もともと第二次大戦後の日本は、「明るさ」を「文明」と考えて、ひたすらに照明を増やしたのではないか。道路も建物も、家庭の中も、煌々と光る蛍光灯が文明の象徴だった。我々の世代には懐かしい「明るいナショナル、何でもナショナル」という高度成長期のテレビスポットが、それを物語る。
しかしヨーロッパに行くと、その照明の暗さに驚く。暗さと言うよりも、少ない照明が織りなす陰影の深さだ。ホテルの部屋では最初は暗さに戸惑うが、慣れるとむしろ落ちつく。レストランではテーブルに着くと、蝋燭を1本つけてくれるところも多い。その揺れる光の美しさといったら。

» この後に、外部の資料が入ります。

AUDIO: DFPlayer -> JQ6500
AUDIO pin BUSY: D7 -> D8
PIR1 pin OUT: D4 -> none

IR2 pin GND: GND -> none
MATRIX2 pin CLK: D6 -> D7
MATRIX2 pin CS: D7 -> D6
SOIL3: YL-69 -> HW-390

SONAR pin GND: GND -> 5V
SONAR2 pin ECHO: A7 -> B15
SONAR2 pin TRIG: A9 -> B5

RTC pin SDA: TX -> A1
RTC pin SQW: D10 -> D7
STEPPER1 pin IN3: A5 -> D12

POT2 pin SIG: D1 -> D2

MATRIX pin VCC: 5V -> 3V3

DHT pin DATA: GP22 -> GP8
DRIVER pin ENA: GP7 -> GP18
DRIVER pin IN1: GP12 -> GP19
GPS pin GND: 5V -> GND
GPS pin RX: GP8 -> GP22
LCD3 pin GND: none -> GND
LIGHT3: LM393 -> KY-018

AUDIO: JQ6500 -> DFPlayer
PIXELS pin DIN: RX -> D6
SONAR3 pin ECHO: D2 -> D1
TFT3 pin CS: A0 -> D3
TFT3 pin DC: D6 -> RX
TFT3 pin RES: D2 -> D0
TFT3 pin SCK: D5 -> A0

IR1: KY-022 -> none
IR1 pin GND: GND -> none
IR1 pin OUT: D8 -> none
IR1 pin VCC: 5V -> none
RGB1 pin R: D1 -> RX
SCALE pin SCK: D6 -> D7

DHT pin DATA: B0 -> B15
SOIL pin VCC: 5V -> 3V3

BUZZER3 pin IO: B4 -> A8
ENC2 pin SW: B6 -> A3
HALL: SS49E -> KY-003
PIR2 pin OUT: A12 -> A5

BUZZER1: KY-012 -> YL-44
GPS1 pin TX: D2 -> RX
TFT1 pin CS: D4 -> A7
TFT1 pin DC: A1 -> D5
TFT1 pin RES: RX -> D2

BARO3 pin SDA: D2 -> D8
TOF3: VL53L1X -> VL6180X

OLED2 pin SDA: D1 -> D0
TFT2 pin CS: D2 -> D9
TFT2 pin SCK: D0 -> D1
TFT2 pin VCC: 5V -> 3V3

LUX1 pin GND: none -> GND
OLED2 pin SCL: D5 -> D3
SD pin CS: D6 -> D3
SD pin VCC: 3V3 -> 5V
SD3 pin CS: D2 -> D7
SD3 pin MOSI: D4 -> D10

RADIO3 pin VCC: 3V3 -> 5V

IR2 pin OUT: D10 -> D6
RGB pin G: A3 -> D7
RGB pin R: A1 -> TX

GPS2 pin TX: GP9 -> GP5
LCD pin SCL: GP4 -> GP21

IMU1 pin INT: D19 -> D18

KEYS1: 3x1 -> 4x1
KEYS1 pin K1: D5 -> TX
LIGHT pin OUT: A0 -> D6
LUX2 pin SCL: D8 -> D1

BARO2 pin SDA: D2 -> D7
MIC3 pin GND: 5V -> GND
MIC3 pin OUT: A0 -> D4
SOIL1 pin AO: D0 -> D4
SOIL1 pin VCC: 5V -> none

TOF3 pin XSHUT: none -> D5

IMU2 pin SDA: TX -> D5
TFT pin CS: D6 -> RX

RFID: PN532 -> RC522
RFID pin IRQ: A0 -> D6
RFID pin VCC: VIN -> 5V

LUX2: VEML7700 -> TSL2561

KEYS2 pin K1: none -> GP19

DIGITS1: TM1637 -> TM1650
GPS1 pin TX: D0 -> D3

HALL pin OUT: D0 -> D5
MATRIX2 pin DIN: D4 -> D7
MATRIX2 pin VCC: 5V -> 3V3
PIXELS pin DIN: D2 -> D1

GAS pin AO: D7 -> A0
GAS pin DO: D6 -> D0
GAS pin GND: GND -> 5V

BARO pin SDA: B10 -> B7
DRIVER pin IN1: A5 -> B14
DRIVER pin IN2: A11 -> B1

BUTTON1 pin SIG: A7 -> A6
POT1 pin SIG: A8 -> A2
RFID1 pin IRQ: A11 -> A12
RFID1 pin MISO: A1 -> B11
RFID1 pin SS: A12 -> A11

震災後の節電で、駅や店舗、会社などの照明が減った。今までの半分くらいになってちょっと怖い場所もあるが、多くは全く問題がない。これは照明について考え直す好機ではないか。もともと蛍光灯は一律に照らすため、美しい光ができにくい。電球の方がずっと陰影があるが、消費電力が多かった。しかし最近はずっと電力の低いLED電球もできた。蛍光灯をまばらに照らすと単に貧乏くさいが、少なめの電球を効果的に使うと、光と闇の美しい光景ができあがる。
沈黙があって音楽が際立つように、闇と拮抗する光は美しい。ゆっくり光を見つめるような、そんな余裕のある日々を送りたい。谷崎を引くまでもなく、「陰翳礼讃」はもともと日本の文化だったのではないか。
今日は何だか「天声人語」みたいになったけど、ブログを始めてほぼ2年です。これからもよろしく。